_Problem requirements_
Filter the rows below by copying out every line that contains the string "name".

++++ Input for this task

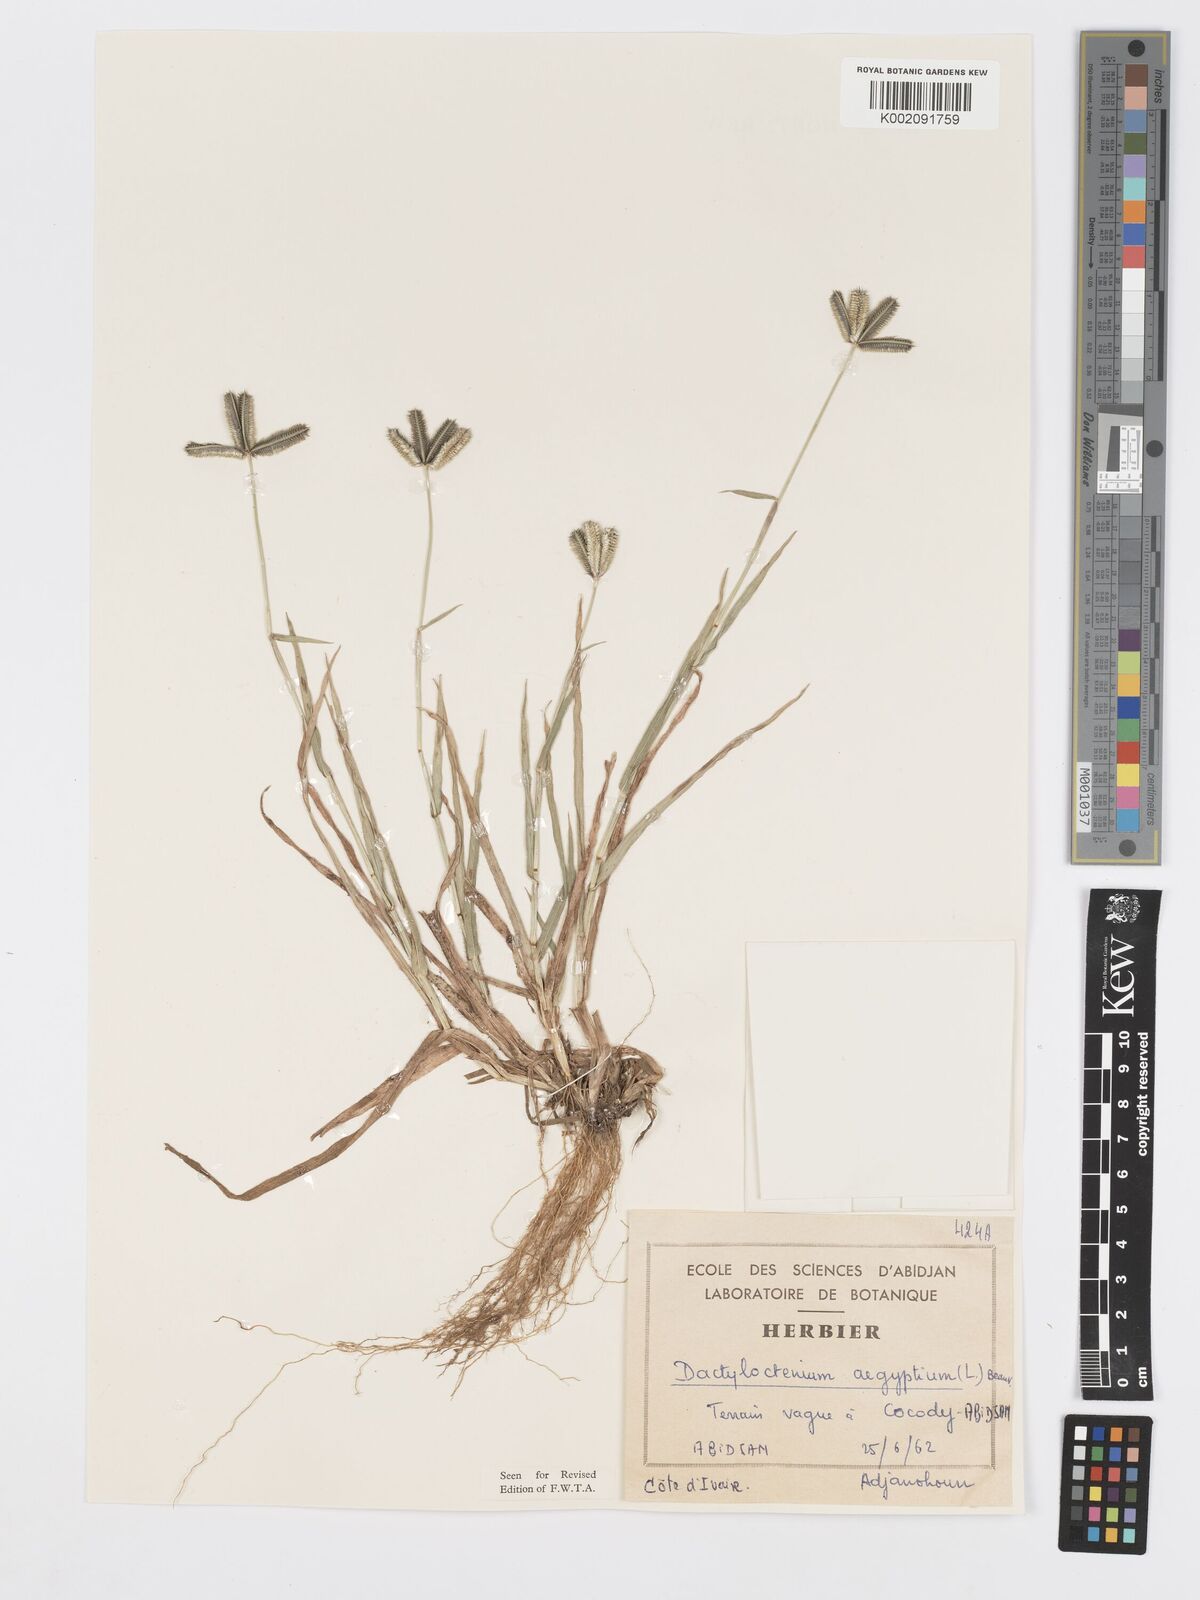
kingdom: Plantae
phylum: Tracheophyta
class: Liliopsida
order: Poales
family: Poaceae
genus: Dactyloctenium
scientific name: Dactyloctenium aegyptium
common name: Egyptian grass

++++++++
++++ Input for this task

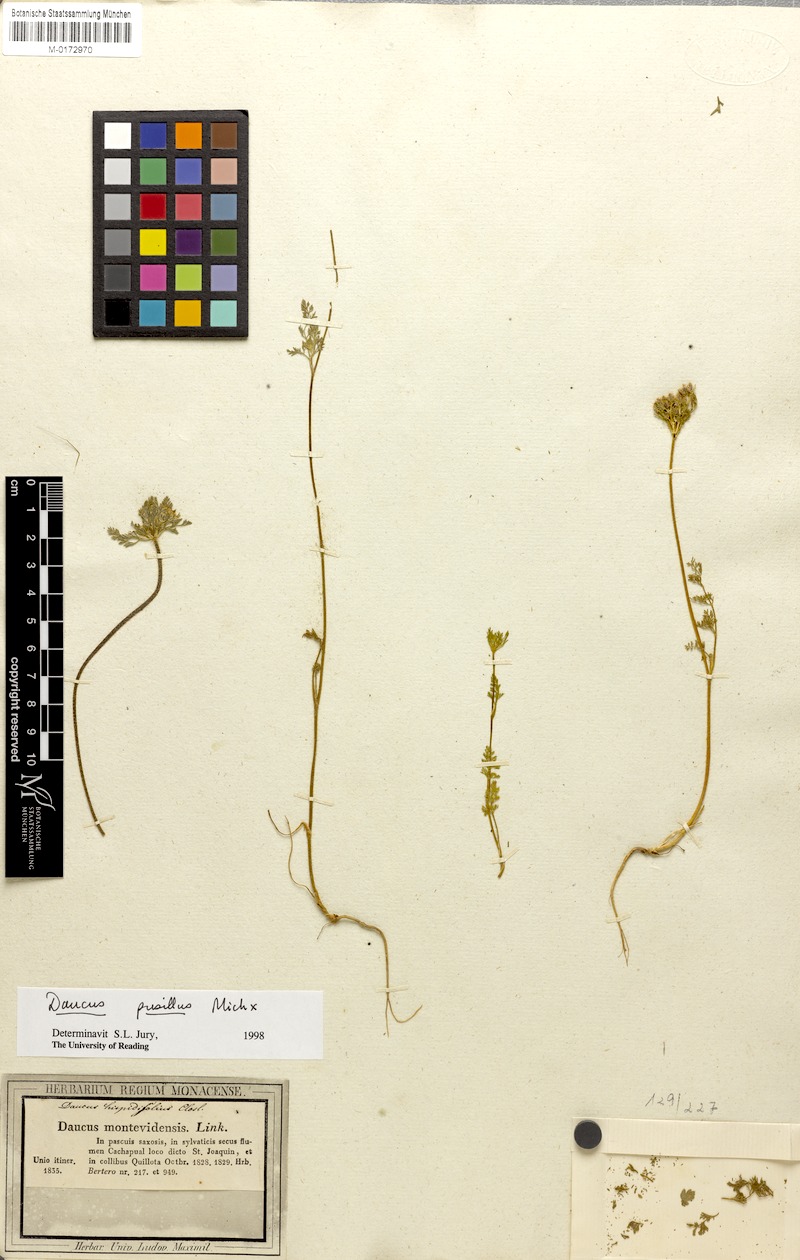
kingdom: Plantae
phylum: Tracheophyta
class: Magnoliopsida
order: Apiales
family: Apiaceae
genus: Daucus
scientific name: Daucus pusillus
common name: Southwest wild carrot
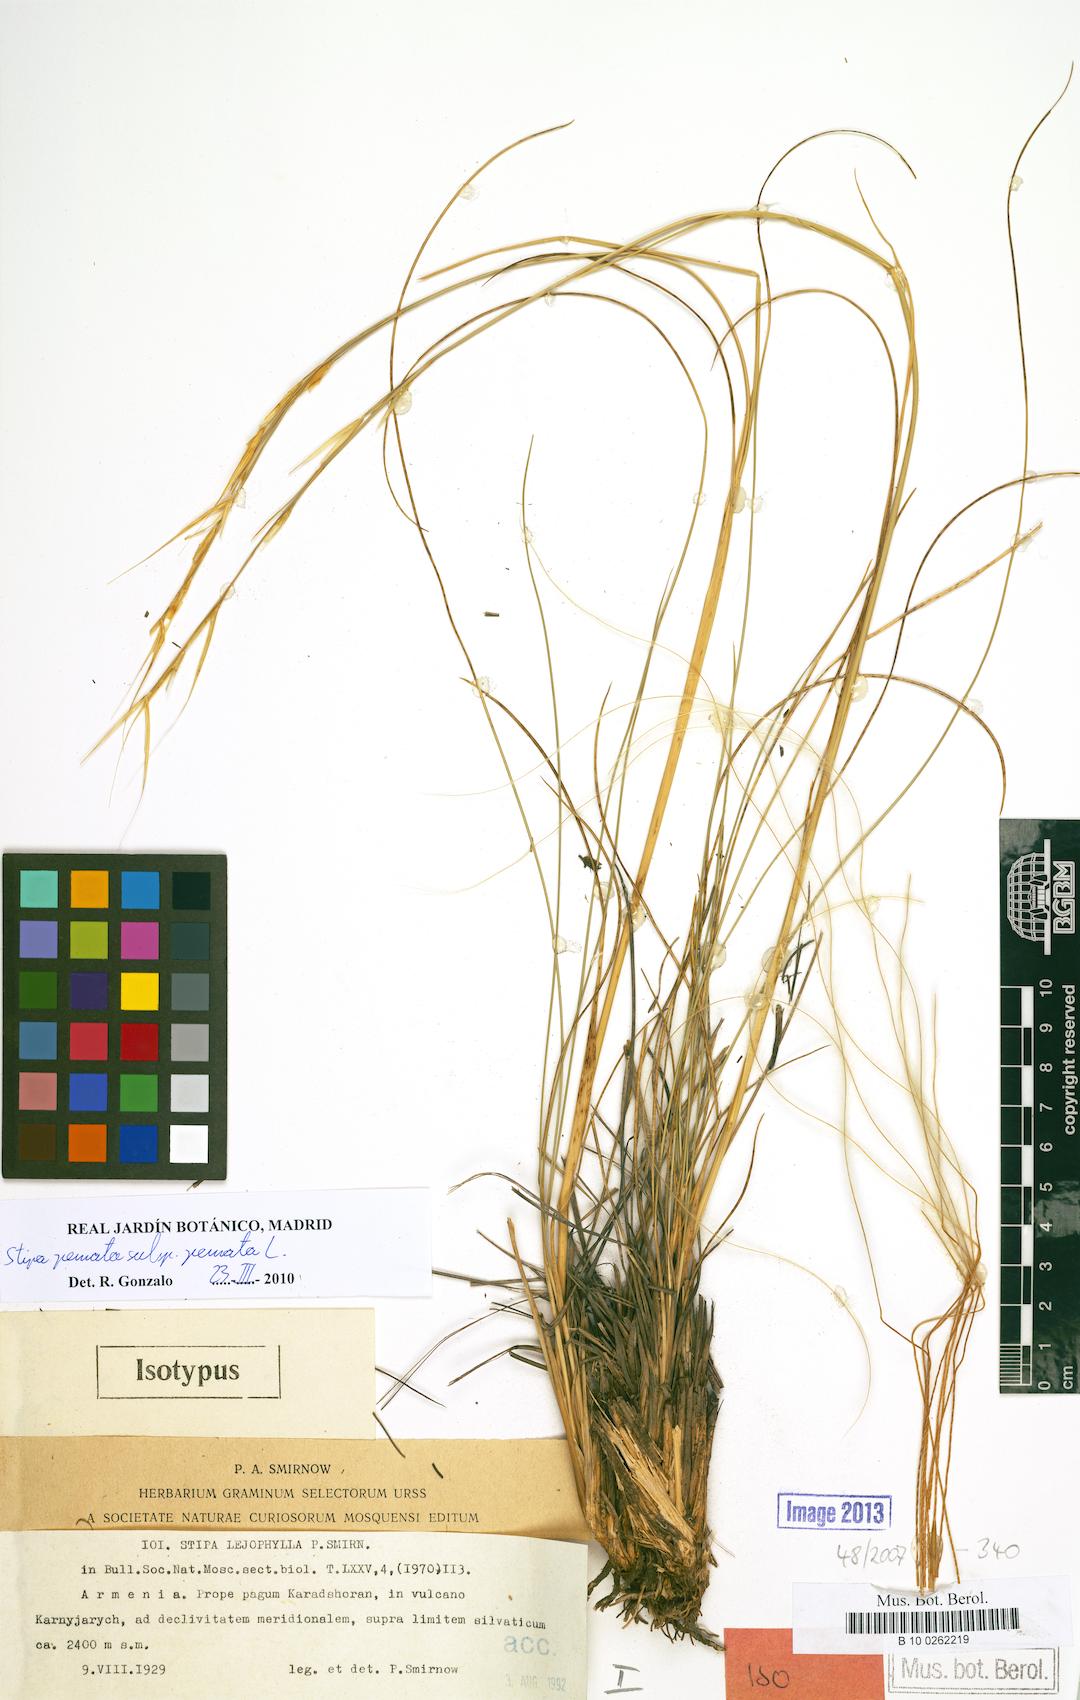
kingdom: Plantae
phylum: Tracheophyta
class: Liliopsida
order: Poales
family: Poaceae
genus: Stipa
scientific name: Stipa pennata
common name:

++++++++

_Answer to the exercise_
scientific name: Dactyloctenium aegyptium
common name: Egyptian grass
scientific name: Daucus pusillus
common name: Southwest wild carrot
scientific name: Stipa pennata
common name:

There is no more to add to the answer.